I believe the recruitment process should be about making a connection for all parties involved. Often, we make the recruitment process about the organization and never get real insight as to what the other person's "why" is. Instead, we focus on the schedule and the process of elimination in order to secure the right people. I would challenge my fellow HR professionals and managers to try something new that gives you an overall better insight into candidates.

My recommendation is to put aside the interview questions that look and feel like this:

• Tell me about a situation when ...

How do you handle stress?

• What are your greatest strengths and weaknesses?

• Tell me about a time when ...

Let’s be honest: Most candidates have been rehearsing the answers to these questions for years. Preparation for almost everyone is about fine-tuning answers to the typical and most-asked interview questions. It is time to start focusing on people as individuals during the interview process.

The easiest way to make a connection is to simply start with the classic, "Tell me about yourself" and let that guide the conversation for the interview. Put on your active listening ears, and engage from there. This allows you as the HR professional and/or manager to truly be present and tap into your intuition. It gives you the opportunity to make a decision that supports the organization's values and the individual's values as well.

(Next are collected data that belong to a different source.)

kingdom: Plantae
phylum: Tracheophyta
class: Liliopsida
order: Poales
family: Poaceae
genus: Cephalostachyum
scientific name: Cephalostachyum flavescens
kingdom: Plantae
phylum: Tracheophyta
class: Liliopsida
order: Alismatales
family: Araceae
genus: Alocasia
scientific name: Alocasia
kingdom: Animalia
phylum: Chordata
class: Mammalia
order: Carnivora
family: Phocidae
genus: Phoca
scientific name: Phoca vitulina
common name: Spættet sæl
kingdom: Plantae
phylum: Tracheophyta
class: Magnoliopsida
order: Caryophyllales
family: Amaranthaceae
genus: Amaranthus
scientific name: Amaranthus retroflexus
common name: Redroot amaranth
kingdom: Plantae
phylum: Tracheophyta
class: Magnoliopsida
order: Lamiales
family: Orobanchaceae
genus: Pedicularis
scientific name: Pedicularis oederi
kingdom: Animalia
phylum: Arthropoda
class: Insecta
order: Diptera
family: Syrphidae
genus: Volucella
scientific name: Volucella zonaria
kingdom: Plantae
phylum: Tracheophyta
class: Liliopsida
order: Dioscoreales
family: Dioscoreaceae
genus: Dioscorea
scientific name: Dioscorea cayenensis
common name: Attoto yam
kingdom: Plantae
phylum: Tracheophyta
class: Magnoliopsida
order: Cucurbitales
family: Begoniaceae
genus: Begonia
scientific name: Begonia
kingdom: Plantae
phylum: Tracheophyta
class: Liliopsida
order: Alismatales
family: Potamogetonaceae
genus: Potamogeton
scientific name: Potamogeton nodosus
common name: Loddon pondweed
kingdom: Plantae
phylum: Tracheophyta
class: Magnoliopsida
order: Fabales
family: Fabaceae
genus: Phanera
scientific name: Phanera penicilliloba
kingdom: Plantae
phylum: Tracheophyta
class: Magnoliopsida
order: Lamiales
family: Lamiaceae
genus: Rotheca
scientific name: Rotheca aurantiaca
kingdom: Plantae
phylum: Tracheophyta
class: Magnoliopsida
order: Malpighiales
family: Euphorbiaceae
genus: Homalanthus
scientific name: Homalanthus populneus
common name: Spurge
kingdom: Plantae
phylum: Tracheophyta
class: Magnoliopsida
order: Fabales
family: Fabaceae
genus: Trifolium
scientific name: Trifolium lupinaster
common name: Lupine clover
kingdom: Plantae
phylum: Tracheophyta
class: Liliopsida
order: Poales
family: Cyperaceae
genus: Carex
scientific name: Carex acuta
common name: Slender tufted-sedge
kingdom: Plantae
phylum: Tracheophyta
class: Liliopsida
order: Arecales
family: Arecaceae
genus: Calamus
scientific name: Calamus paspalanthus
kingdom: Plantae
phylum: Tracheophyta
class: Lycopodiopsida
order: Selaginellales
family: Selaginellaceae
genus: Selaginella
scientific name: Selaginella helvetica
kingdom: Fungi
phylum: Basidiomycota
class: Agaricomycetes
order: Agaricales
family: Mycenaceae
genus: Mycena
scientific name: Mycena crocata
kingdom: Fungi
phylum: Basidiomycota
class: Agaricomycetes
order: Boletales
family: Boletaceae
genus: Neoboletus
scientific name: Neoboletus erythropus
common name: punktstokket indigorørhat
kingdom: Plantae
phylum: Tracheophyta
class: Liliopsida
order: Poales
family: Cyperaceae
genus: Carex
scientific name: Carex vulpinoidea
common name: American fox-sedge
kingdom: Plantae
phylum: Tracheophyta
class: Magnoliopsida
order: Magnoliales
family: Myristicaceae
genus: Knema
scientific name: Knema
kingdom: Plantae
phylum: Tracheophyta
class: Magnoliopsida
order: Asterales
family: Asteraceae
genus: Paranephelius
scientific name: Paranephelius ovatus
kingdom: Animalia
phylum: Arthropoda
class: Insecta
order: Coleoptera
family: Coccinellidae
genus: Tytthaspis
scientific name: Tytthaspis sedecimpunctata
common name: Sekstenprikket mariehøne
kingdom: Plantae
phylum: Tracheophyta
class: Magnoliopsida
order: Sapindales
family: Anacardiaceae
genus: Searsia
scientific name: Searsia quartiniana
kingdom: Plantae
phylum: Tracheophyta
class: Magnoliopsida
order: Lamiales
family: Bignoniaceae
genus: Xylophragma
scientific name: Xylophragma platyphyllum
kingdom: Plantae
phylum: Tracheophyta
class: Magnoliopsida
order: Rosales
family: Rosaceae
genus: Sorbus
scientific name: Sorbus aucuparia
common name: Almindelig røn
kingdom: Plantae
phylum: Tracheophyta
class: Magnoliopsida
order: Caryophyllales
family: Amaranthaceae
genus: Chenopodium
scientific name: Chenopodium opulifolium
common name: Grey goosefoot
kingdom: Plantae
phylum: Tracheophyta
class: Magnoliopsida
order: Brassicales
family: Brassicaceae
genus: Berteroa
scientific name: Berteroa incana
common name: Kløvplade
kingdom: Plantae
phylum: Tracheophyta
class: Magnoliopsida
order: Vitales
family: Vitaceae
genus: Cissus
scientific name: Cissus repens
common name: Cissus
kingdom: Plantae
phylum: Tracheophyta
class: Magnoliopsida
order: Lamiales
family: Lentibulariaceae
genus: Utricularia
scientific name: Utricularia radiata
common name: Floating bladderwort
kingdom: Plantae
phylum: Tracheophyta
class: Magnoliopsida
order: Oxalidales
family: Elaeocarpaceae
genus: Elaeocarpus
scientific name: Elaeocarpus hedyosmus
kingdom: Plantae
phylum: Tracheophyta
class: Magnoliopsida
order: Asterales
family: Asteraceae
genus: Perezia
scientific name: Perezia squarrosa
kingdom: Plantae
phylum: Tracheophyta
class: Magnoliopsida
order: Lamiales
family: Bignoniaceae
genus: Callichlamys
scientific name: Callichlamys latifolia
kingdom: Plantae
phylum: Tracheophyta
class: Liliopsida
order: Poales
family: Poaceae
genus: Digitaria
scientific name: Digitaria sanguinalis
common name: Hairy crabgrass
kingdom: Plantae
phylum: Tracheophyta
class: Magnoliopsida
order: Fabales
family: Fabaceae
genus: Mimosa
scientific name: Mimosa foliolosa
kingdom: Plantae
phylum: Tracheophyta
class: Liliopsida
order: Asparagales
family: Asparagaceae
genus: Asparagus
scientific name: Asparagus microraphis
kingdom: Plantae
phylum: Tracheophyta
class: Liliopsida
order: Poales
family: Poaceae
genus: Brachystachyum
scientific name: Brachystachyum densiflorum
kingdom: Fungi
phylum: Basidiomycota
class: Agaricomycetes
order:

Now I know you are probably thinking: What makes this process fair when I’m not asking each candidate the same questions? Is the process really fair at all once we start to making judgments and insert our own biases to arrive at a final decision anyway?

It’s a new day to try something that allows for meaningful connections that ultimately create the best situations for all parties involved. There is a lot of power associated with being connected to the people around you and allowing space for great synergies. When you are able to create great synergies, it makes room for better collaboration and a bigger impact, which ultimately supports the organization's bottom line.